As it plans $50 billion of new construction over the next few years to expedite troop relocations and new missions, the U.S. Army is moving headlong into building information modeling (BIM). But the push to a single-vendor platform has many industry firms worried over huge costs and little compatibility.
The concerns arise as the Army Corps of Engineers, which is executing the service’s mega-building program on bases across the U.S., moves to mandate a uniform approach to BIM among its districts and the industry firms needed to accomplish the construction mission. But contractors, engineering firms and architects worry that the Corps’ apparent BIM vendor choice, Bentley Systems Inc., Exton, Pa., is not compatible with the software many use for other construction applications— Revit, now owned by Autodesk, San Rafael, Calif. The Army is moving to foster a software truce as it anticipates mandating a single BIM approach by as early as next year.
Joe Tyler, Corps deputy director of military programs, told attendees at a March 28 military construction briefing in Falls Church, Va., that the service has embraced Bentley, a longtime Corps vendor, as a cost-cutting strategy. “We could not afford to have different platforms, so we have chosen Bentley,” he said.
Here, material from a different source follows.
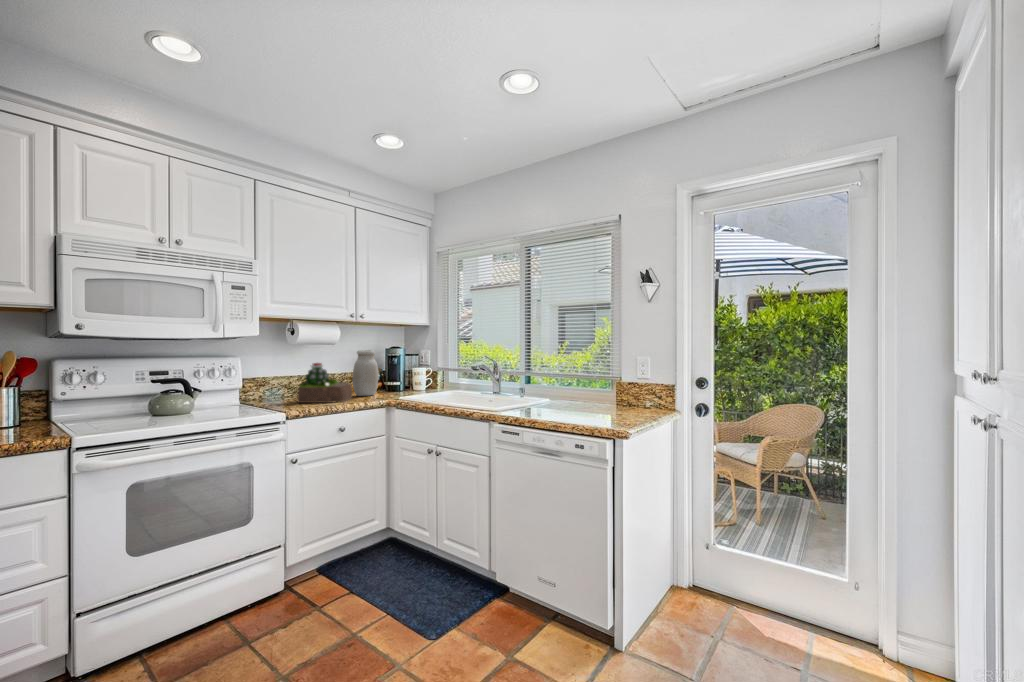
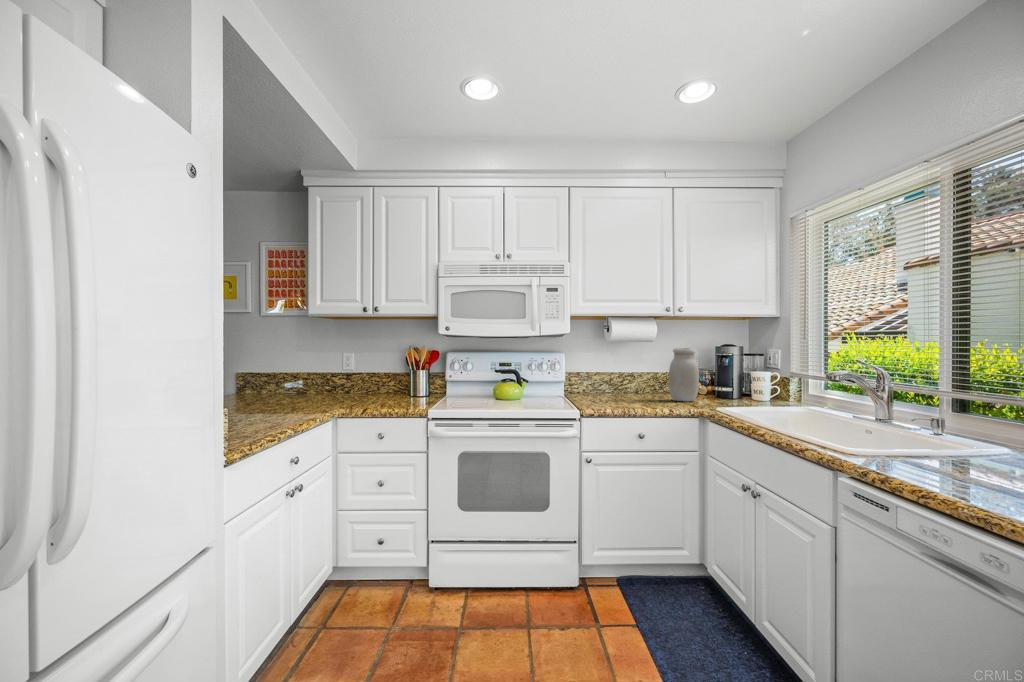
succulent plant: present [298,363,352,403] -> none [605,361,664,406]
Tyler noted the Corps has used Bentley for computer-aided design support for 20 years and is now seeking to migrate systems to BIM.
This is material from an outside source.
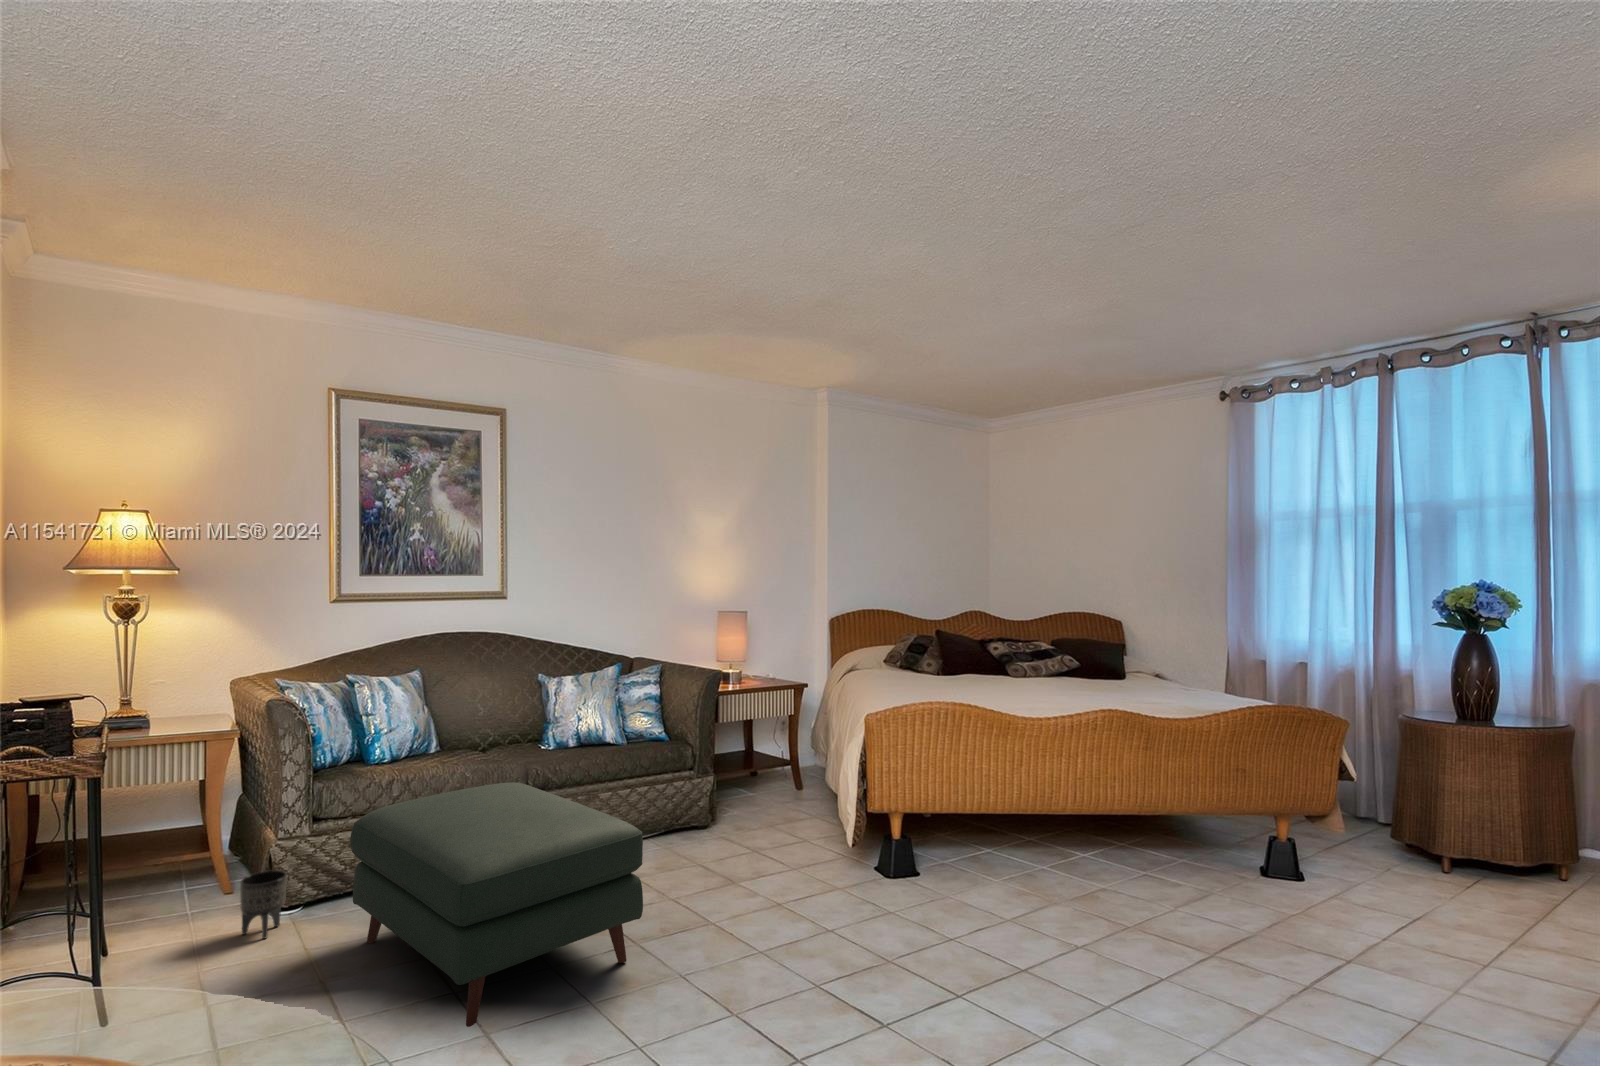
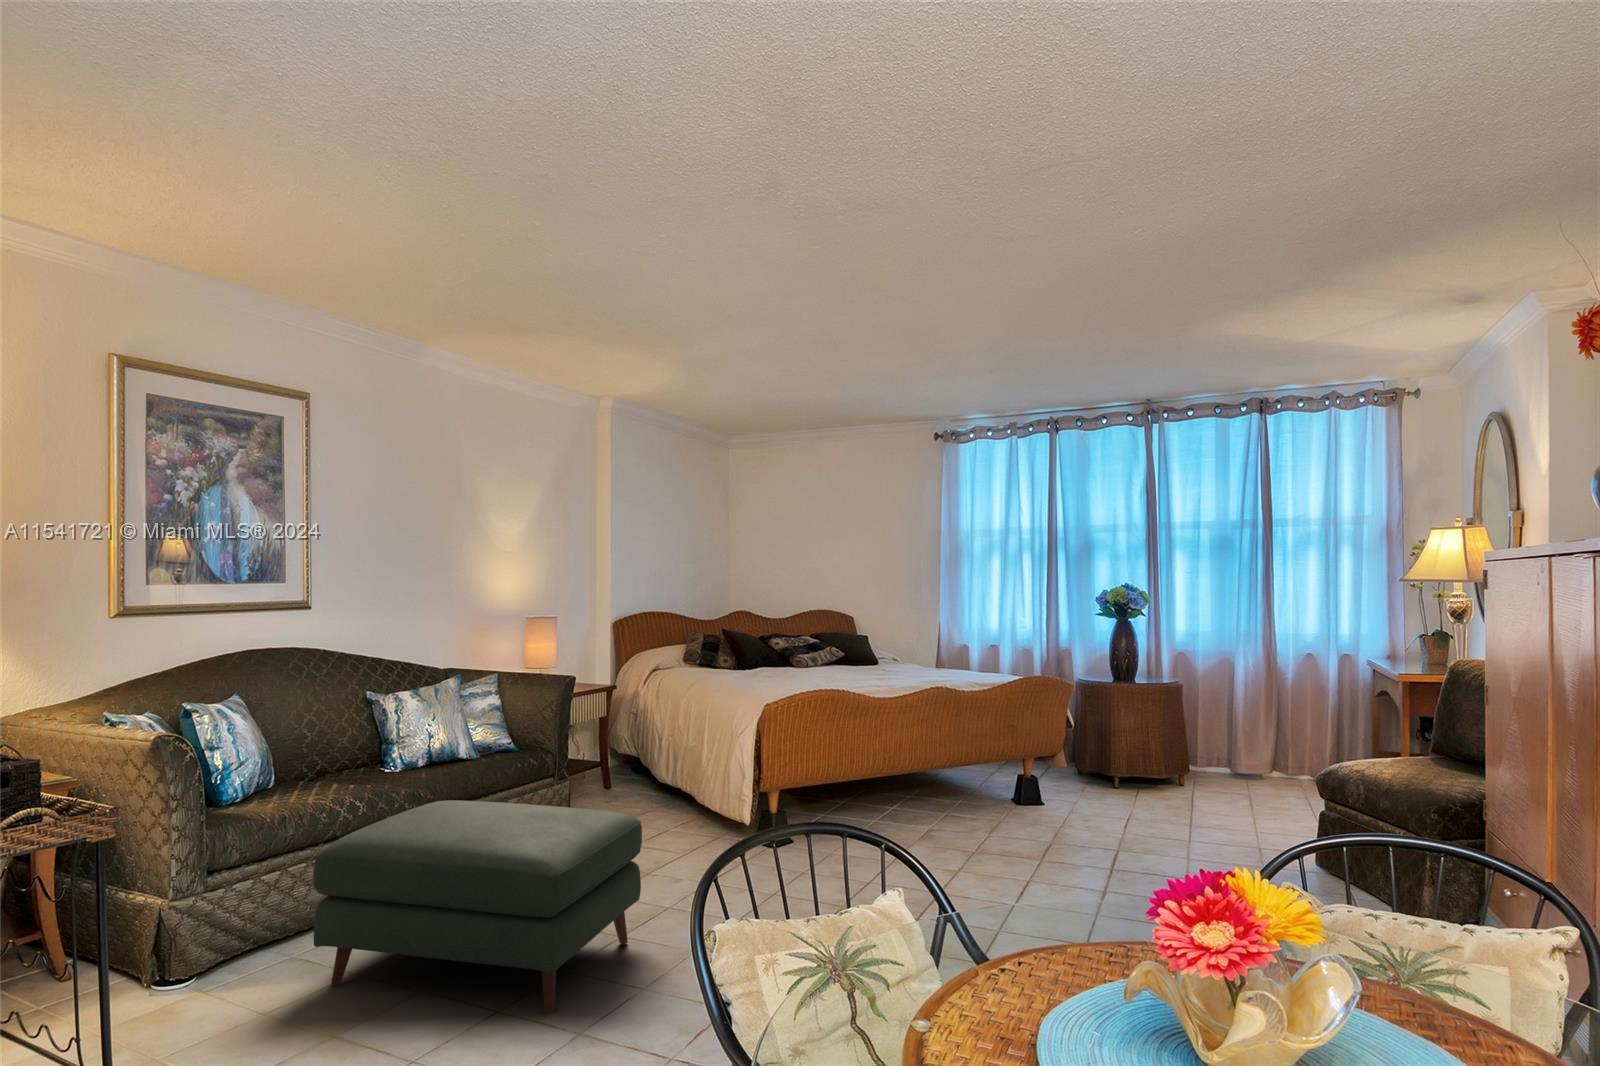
planter: present [240,870,287,939] -> none [154,932,210,1013]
But industry firms at the briefing claimed the Autodesk/Revit system has become standard. “Our company’s experience with Revit as a virtual design and construction tool for builders has been very good because it can interface with subcontractor software like steel erection and mechanical programs to allow us to use it as a real building tool, modeling the building exactly as we intend to build it,” says Patrick A. Burns, vice president of M.A. Mortenson Construction Co., Minneapolis, a retired U.S. Air Force general and the civil engineer of air combat command.
Added another senior design firm executive, “The impact on AEC firms with the majority using modeling platforms other than Bentley is a choice between spending millions of dollars on new software, hardware and training or walking away from bidding Army construction projects until they go back to vendor-neutral BIM models.” An executive of a small engineering firm worries that costs “per seat” plus training needed to switch to the new platform might be prohibitive for small construction jobs and that compatibility could be a longer and costlier process than the Army predicts.
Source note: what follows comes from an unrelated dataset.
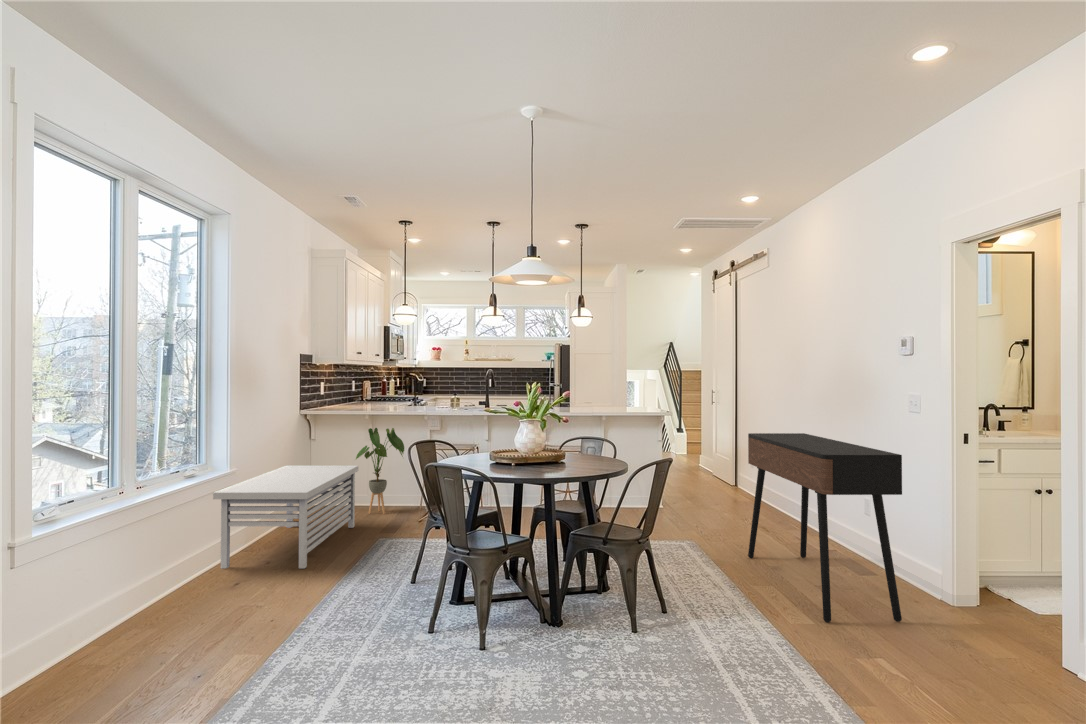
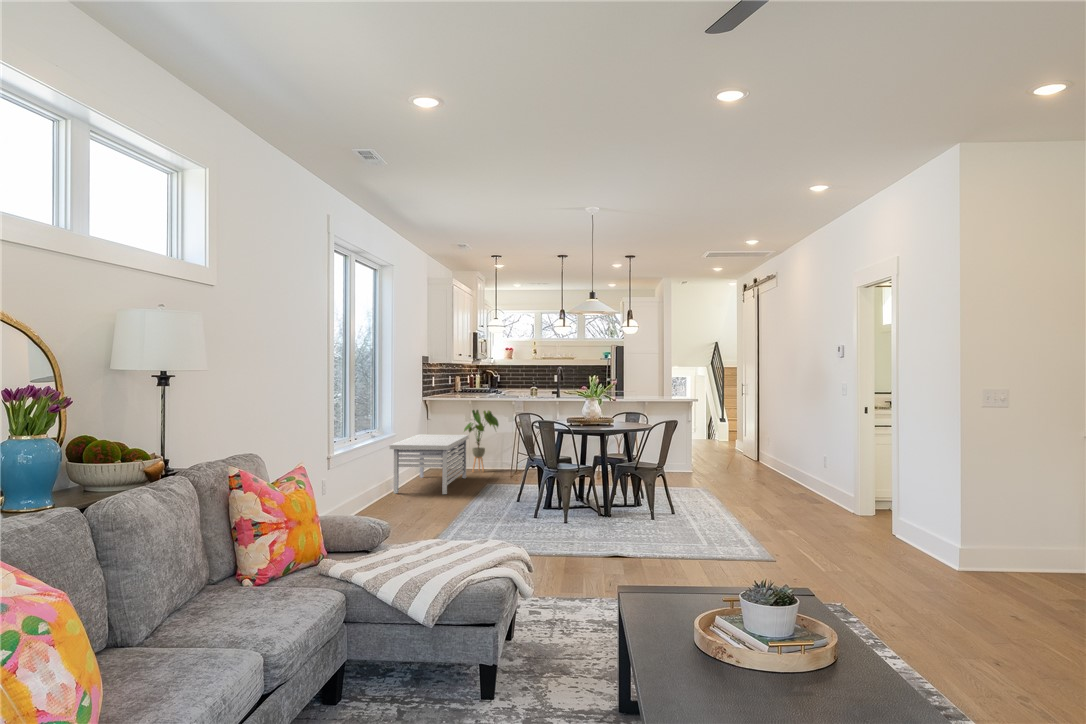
console table: present [748,433,902,622] -> none [740,411,817,520]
The Army’s BIM mandate elicited a particularly strong response from Arlington, Va.-based Associated General Contractors. Ronald B. Brown, chairman of AGC’s governmental affairs committee and a senior vice president of Sundt Corp., Tempe, Ariz., says his group “is pushing the service chiefs to move away from Bentley” and added that AGC is even considering seeking intervention from Congress.
James Dalton, a Corps engineering and construction executive and its BIM transformation point person, noted that the service does not intend software changes to be as onerous as critics claim. But he and Tyler called on vendors and users to find common ground. Dalton said the Corps is convening a workshop in June in Washington, D.C., to “push interoperability.” Tyler told attendees the Corps is “encouraging vendors to come up with a national standard.” He added that it is imperative for industry officials “to get their heads together so the different platforms can talk to each other.”
Bentley officials claim the issues are related to changes brought by the continuing switchover to BIM and that the value advantages of Bentley’s system “far outweigh” the costs. “The Corps is happy with Bentley BIM,” says Huw W. Roberts, global marketing director for the building sector. “We’re more interoperable than anyone else.” He contends Bentley has supported the Corps in its BIM transformation through training workshops. “We would welcome the opportunity to similarly support those working with the Corps,” he says.
Autodesk officials maintain the firm is similarly “committed to interoperability and supporting a broad range of industry standards and file formats,” says a spokesman, and that its software has a role in the Army’s program. “Autodesk recognizes the need of AEC firms to not be restricted in format for construction documentation or BIM delivery. Many firms continue to use Revit and other Autodesk products on current and completed U.S. Army Corps of Engineers projects.”